_SET TASK_
Please update the listing below by writing it out again with "city" replaced by "town" everywhere, leaving everything else unchanged.

# Start of MATERIAL FOR THE TASK

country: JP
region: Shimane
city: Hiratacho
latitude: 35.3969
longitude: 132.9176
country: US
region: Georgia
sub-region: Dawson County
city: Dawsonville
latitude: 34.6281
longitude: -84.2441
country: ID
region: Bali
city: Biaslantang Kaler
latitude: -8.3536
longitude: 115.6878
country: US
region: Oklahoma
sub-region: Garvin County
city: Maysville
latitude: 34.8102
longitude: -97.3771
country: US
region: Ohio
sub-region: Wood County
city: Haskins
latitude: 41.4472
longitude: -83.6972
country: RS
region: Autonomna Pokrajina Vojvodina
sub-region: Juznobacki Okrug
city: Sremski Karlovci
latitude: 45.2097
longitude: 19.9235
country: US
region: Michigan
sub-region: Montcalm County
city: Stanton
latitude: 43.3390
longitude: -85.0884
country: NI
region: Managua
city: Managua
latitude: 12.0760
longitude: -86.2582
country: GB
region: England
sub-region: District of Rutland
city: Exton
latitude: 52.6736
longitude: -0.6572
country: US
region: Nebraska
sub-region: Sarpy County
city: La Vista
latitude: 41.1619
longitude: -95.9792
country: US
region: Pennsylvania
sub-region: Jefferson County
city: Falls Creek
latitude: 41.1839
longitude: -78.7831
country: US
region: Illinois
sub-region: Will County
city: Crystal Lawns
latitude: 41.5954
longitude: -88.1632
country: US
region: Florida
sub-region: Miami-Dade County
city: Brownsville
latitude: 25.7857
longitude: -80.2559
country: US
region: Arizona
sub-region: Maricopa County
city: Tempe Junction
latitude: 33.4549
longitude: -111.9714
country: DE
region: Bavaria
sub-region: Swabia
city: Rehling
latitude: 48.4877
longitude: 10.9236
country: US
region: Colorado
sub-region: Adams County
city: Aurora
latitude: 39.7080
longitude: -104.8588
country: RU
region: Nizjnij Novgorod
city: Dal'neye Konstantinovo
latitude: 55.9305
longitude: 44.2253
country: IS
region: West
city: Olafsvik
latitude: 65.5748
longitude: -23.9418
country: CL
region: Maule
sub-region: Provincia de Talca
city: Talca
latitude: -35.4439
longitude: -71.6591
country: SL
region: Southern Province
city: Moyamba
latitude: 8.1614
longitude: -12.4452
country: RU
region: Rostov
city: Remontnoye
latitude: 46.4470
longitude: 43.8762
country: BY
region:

# End of MATERIAL FOR THE TASK

_WORKED SOLUTION_
country: JP
region: Shimane
town: Hiratacho
latitude: 35.3969
longitude: 132.9176
country: US
region: Georgia
sub-region: Dawson County
town: Dawsonville
latitude: 34.6281
longitude: -84.2441
country: ID
region: Bali
town: Biaslantang Kaler
latitude: -8.3536
longitude: 115.6878
country: US
region: Oklahoma
sub-region: Garvin County
town: Maysville
latitude: 34.8102
longitude: -97.3771
country: US
region: Ohio
sub-region: Wood County
town: Haskins
latitude: 41.4472
longitude: -83.6972
country: RS
region: Autonomna Pokrajina Vojvodina
sub-region: Juznobacki Okrug
town: Sremski Karlovci
latitude: 45.2097
longitude: 19.9235
country: US
region: Michigan
sub-region: Montcalm County
town: Stanton
latitude: 43.3390
longitude: -85.0884
country: NI
region: Managua
town: Managua
latitude: 12.0760
longitude: -86.2582
country: GB
region: England
sub-region: District of Rutland
town: Exton
latitude: 52.6736
longitude: -0.6572
country: US
region: Nebraska
sub-region: Sarpy County
town: La Vista
latitude: 41.1619
longitude: -95.9792
country: US
region: Pennsylvania
sub-region: Jefferson County
town: Falls Creek
latitude: 41.1839
longitude: -78.7831
country: US
region: Illinois
sub-region: Will County
town: Crystal Lawns
latitude: 41.5954
longitude: -88.1632
country: US
region: Florida
sub-region: Miami-Dade County
town: Brownsville
latitude: 25.7857
longitude: -80.2559
country: US
region: Arizona
sub-region: Maricopa County
town: Tempe Junction
latitude: 33.4549
longitude: -111.9714
country: DE
region: Bavaria
sub-region: Swabia
town: Rehling
latitude: 48.4877
longitude: 10.9236
country: US
region: Colorado
sub-region: Adams County
town: Aurora
latitude: 39.7080
longitude: -104.8588
country: RU
region: Nizjnij Novgorod
town: Dal'neye Konstantinovo
latitude: 55.9305
longitude: 44.2253
country: IS
region: West
town: Olafsvik
latitude: 65.5748
longitude: -23.9418
country: CL
region: Maule
sub-region: Provincia de Talca
town: Talca
latitude: -35.4439
longitude: -71.6591
country: SL
region: Southern Province
town: Moyamba
latitude: 8.1614
longitude: -12.4452
country: RU
region: Rostov
town: Remontnoye
latitude: 46.4470
longitude: 43.8762
country: BY
region:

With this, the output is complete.